After Pan Am silver, N.W.T. rower has her sights set on the Olympics

With the Summer Olympics in Tokyo less than a year away, a rower from Fort Simpson, N.W.T. is quickly becoming one of the territory's athletes to watch.

Jessie Loutit won silver for Team Canada in women's coxless pairs rowing at the Pan Am Games in Lima, Peru last week. In a coxless pair, each rower uses one oar to push the boat forward.

It was the first rowing medal won by a Canadian team at this year's games.

"My partner and I, we had a great race," Loutit told CBC after her return back to Canada. "We're pretty proud of what we did and how we ended up with the silver."

The medal is inspiring hope in the 30-year-old rower, who has her sights set on the 2020 Summer Olympics in Tokyo.

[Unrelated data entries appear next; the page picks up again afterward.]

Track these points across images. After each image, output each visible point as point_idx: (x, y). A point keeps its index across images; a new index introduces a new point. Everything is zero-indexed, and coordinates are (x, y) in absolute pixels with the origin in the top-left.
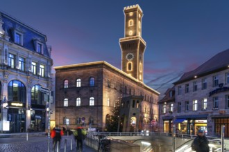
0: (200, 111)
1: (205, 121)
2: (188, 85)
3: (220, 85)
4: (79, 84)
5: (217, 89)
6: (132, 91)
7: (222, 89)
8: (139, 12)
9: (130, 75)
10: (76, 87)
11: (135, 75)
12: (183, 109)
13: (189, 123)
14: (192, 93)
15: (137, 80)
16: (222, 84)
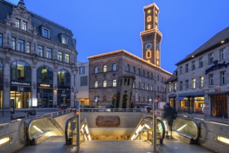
0: (198, 89)
1: (203, 98)
2: (187, 65)
3: (214, 62)
4: (105, 70)
5: (212, 67)
6: (150, 74)
7: (217, 66)
8: (156, 9)
9: (148, 62)
10: (103, 72)
11: (153, 62)
12: (184, 87)
13: (189, 100)
14: (191, 72)
15: (155, 65)
16: (217, 61)
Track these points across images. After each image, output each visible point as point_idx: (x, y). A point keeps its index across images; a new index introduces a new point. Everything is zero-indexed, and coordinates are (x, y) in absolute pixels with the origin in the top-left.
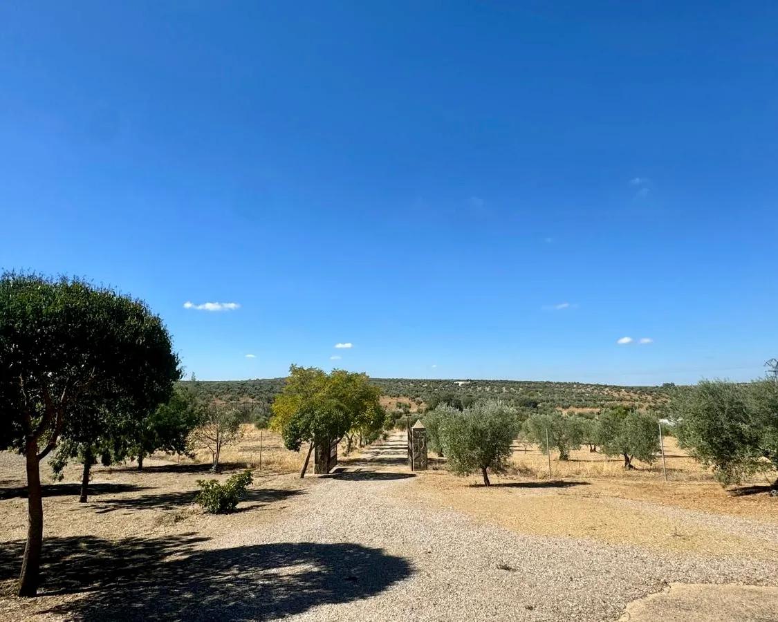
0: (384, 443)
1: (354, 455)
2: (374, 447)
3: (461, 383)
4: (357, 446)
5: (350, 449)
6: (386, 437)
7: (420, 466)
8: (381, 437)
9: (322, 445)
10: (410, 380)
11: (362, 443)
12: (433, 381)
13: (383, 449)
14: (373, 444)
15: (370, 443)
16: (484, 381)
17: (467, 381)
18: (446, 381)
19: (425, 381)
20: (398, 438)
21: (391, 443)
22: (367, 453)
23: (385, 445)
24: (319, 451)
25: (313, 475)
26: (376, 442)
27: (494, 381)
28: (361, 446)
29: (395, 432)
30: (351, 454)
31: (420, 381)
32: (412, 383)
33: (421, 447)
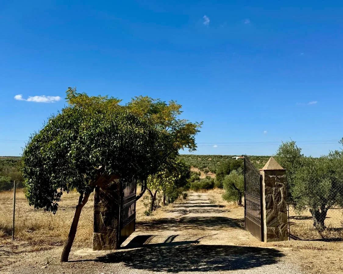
0: (185, 201)
1: (159, 215)
2: (177, 205)
3: (237, 158)
4: (160, 204)
5: (154, 207)
6: (185, 196)
7: (277, 233)
8: (181, 197)
9: (107, 198)
10: (198, 156)
11: (166, 202)
12: (215, 156)
13: (188, 207)
14: (174, 202)
15: (172, 202)
16: (255, 156)
17: (242, 156)
18: (225, 156)
19: (210, 156)
20: (196, 198)
21: (192, 202)
22: (173, 211)
23: (187, 203)
24: (102, 210)
25: (89, 252)
26: (178, 202)
27: (262, 157)
28: (165, 204)
29: (192, 193)
30: (154, 212)
31: (206, 157)
32: (200, 157)
33: (278, 201)
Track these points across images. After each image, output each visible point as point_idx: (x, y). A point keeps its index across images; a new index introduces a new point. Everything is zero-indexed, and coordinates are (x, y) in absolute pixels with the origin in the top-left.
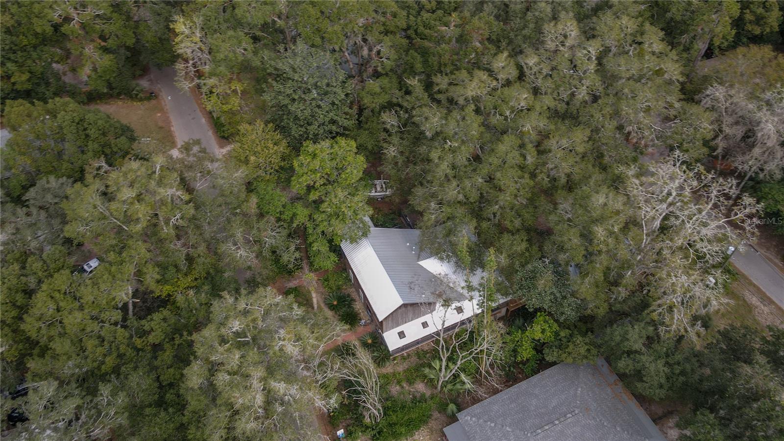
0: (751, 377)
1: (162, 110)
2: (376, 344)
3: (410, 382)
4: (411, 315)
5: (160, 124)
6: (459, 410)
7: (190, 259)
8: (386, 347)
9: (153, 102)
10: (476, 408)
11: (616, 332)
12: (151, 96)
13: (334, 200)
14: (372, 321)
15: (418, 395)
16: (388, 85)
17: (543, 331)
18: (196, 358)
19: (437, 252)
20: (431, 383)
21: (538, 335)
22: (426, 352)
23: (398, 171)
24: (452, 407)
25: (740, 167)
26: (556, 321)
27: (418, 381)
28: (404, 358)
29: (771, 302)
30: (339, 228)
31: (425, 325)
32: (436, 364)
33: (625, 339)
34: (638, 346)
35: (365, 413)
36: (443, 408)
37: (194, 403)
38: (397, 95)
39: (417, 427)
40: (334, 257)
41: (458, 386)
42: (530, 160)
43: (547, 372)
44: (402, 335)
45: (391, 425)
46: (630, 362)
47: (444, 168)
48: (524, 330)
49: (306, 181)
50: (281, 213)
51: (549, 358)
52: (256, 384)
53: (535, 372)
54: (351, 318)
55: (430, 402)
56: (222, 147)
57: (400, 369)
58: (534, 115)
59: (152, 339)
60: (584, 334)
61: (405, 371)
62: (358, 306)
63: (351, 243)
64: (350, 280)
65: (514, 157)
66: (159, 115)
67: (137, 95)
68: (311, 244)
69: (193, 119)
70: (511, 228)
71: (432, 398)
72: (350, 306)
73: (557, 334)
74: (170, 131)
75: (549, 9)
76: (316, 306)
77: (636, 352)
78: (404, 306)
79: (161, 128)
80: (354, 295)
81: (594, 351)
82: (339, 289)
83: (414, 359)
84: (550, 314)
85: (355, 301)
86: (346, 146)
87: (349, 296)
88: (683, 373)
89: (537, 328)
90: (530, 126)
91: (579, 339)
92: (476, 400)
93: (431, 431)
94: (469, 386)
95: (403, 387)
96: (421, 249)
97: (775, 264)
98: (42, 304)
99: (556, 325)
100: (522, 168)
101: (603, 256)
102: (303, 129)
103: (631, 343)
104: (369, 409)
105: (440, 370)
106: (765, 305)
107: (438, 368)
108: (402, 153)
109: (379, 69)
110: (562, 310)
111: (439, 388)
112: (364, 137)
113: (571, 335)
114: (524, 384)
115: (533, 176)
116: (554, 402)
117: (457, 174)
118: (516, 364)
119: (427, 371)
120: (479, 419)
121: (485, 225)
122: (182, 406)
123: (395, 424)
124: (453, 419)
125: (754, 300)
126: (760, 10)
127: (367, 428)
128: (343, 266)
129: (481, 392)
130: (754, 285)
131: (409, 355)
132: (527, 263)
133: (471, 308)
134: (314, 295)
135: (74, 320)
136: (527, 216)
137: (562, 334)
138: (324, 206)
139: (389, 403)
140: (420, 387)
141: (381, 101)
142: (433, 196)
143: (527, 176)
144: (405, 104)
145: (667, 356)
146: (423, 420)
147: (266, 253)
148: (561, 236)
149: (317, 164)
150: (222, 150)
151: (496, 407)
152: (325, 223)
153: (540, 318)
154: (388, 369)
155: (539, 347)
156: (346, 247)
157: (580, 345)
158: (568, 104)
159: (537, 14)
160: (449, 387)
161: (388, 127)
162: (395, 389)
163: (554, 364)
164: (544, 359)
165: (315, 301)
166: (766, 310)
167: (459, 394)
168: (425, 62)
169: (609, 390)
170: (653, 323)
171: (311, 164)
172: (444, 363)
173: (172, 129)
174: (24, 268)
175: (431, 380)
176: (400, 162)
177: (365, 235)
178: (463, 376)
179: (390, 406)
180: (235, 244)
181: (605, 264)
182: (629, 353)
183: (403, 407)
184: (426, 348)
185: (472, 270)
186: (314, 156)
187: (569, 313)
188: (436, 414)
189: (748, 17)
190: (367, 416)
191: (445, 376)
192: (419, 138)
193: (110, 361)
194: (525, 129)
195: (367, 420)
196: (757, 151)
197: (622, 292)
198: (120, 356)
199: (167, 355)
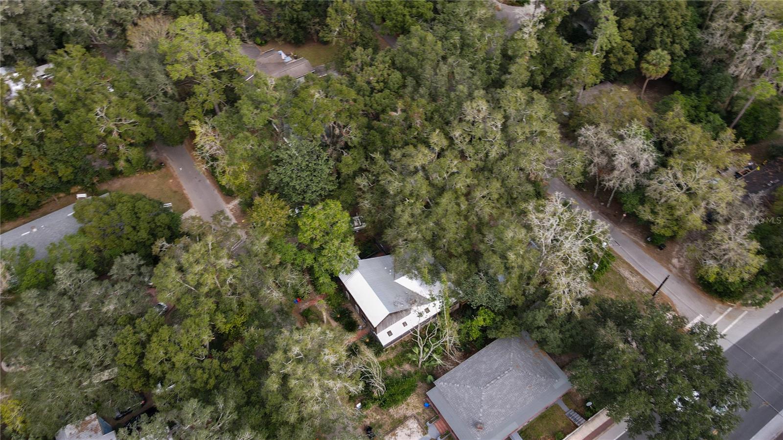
0: (605, 336)
1: (172, 177)
2: (373, 342)
3: (400, 365)
4: (394, 319)
5: (174, 189)
6: (435, 379)
7: (241, 304)
8: (380, 343)
9: (163, 170)
10: (446, 376)
11: (529, 316)
12: (160, 165)
13: (332, 247)
14: (367, 325)
15: (406, 373)
16: (358, 157)
17: (484, 320)
18: (272, 373)
19: (408, 272)
20: (414, 363)
21: (482, 323)
22: (407, 342)
23: (372, 216)
24: (430, 378)
25: (607, 184)
26: (493, 311)
27: (405, 363)
28: (392, 348)
29: (638, 274)
30: (337, 266)
31: (405, 324)
32: (416, 350)
33: (535, 319)
34: (543, 323)
35: (374, 390)
36: (424, 379)
37: (273, 400)
38: (366, 164)
39: (408, 395)
40: (334, 285)
41: (433, 363)
42: (463, 207)
43: (490, 345)
44: (390, 333)
45: (390, 395)
46: (539, 334)
47: (406, 217)
48: (472, 319)
49: (310, 235)
50: (295, 259)
51: (490, 336)
52: (316, 384)
53: (483, 346)
54: (351, 326)
55: (415, 377)
56: (228, 203)
57: (391, 356)
58: (462, 177)
59: (234, 364)
60: (510, 319)
61: (394, 358)
62: (355, 316)
63: (347, 274)
64: (347, 298)
65: (452, 208)
66: (171, 181)
67: (151, 167)
68: (318, 278)
69: (200, 181)
70: (456, 254)
71: (416, 374)
72: (349, 317)
73: (494, 319)
74: (183, 194)
75: (466, 90)
76: (325, 320)
77: (542, 327)
78: (390, 314)
79: (175, 192)
80: (351, 308)
81: (518, 329)
82: (339, 305)
83: (400, 348)
84: (487, 307)
85: (352, 312)
86: (335, 206)
87: (347, 309)
88: (571, 336)
89: (480, 318)
90: (460, 184)
91: (508, 322)
92: (445, 371)
93: (418, 395)
94: (439, 362)
95: (395, 369)
96: (396, 271)
97: (640, 246)
98: (156, 351)
99: (492, 314)
100: (459, 214)
101: (516, 269)
102: (301, 197)
103: (539, 322)
104: (377, 387)
105: (419, 353)
106: (633, 276)
107: (417, 353)
108: (374, 205)
109: (350, 144)
110: (496, 304)
111: (420, 366)
112: (344, 196)
113: (503, 319)
114: (475, 356)
115: (466, 218)
116: (496, 365)
117: (415, 221)
118: (470, 343)
119: (410, 355)
120: (448, 383)
121: (438, 252)
122: (262, 403)
123: (394, 394)
124: (432, 385)
125: (626, 274)
126: (621, 54)
127: (376, 399)
128: (342, 289)
129: (448, 365)
130: (627, 263)
131: (396, 346)
132: (469, 277)
133: (435, 308)
134: (324, 314)
135: (179, 358)
136: (465, 245)
137: (497, 320)
138: (325, 252)
139: (388, 381)
140: (407, 367)
141: (354, 169)
142: (400, 235)
143: (462, 218)
144: (372, 170)
145: (562, 326)
146: (412, 389)
147: (290, 291)
148: (489, 259)
149: (316, 223)
150: (229, 206)
151: (459, 374)
152: (327, 264)
153: (481, 311)
154: (383, 357)
155: (483, 329)
156: (343, 277)
157: (509, 326)
158: (485, 161)
159: (457, 93)
160: (427, 364)
161: (362, 187)
162: (390, 371)
163: (495, 339)
164: (487, 337)
165: (325, 317)
166: (634, 279)
167: (433, 368)
168: (383, 140)
169: (531, 352)
170: (551, 307)
171: (312, 224)
172: (422, 348)
173: (185, 192)
174: (134, 328)
175: (414, 361)
176: (373, 211)
177: (355, 267)
178: (435, 356)
179: (389, 382)
180: (268, 288)
181: (518, 273)
182: (538, 328)
183: (398, 383)
184: (407, 339)
185: (433, 282)
186: (314, 217)
187: (500, 305)
188: (420, 384)
189: (612, 59)
190: (375, 392)
191: (423, 357)
192: (384, 193)
193: (212, 382)
194: (458, 186)
195: (376, 395)
196: (616, 173)
197: (532, 289)
198: (217, 377)
199: (246, 372)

"It gives me a little bit of confidence going into next year," said Loutit, for whom the Olympics has long been the dream.

Submitted by Jessie Loutit
Submitted by Jessie Loutit

Loutit and her rowing partner, Larissa Werbicki of Saskatoon, finished the Pan Am race in seven minutes and 36.06 seconds, just behind the gold-winning Chilean duo.

"We knew our biggest competition would be the pair from Chile," Loutit said in an email last weekend. "They have been rowing together for many years and are a strong pair."

After a somewhat disappointing first heat, said Loutit, she and Werbicki changed up their race plan for the final.

"We knew from the heat that we needed a faster start to hold onto the pair from Chile, and I believe that we executed our race plan well," she said.

Loutit, who is Métis, started rowing about a decade ago, while at the University of Calgary.

On the water, Loutit said, she is focused on rowing and forgets about everything.

We knew our biggest competition would be the pair from Chile. They have been rowing together for many years and are a strong pair. - Jessie Loutit

"You just take a one stroke at a time and you're always trying to master that one stroke," she said. "It's fun. I love it."

This silver is Loutit's first international medal, but Lima wasn't her first competition overseas.

Loutit raced with a team of four at the World Rowing Cup III in Lucerne, Switzerland in 2018, and at the World Rowing Championships in Plovdiv, Bulgaria that same year.

Now she's looking toward Tokyo.

"The Olympics has always been my main goal, but there's lots of stuff that has to happen this year, so I'm just taking it one day at a time," she said.

Loutit said she's giving herself just a couple days of rest and then it's back to training for next month's nationals, which is the first step toward the Olympic trials.

"I'm nervous," she said, "but I'm just excited to be doing what I'm doing."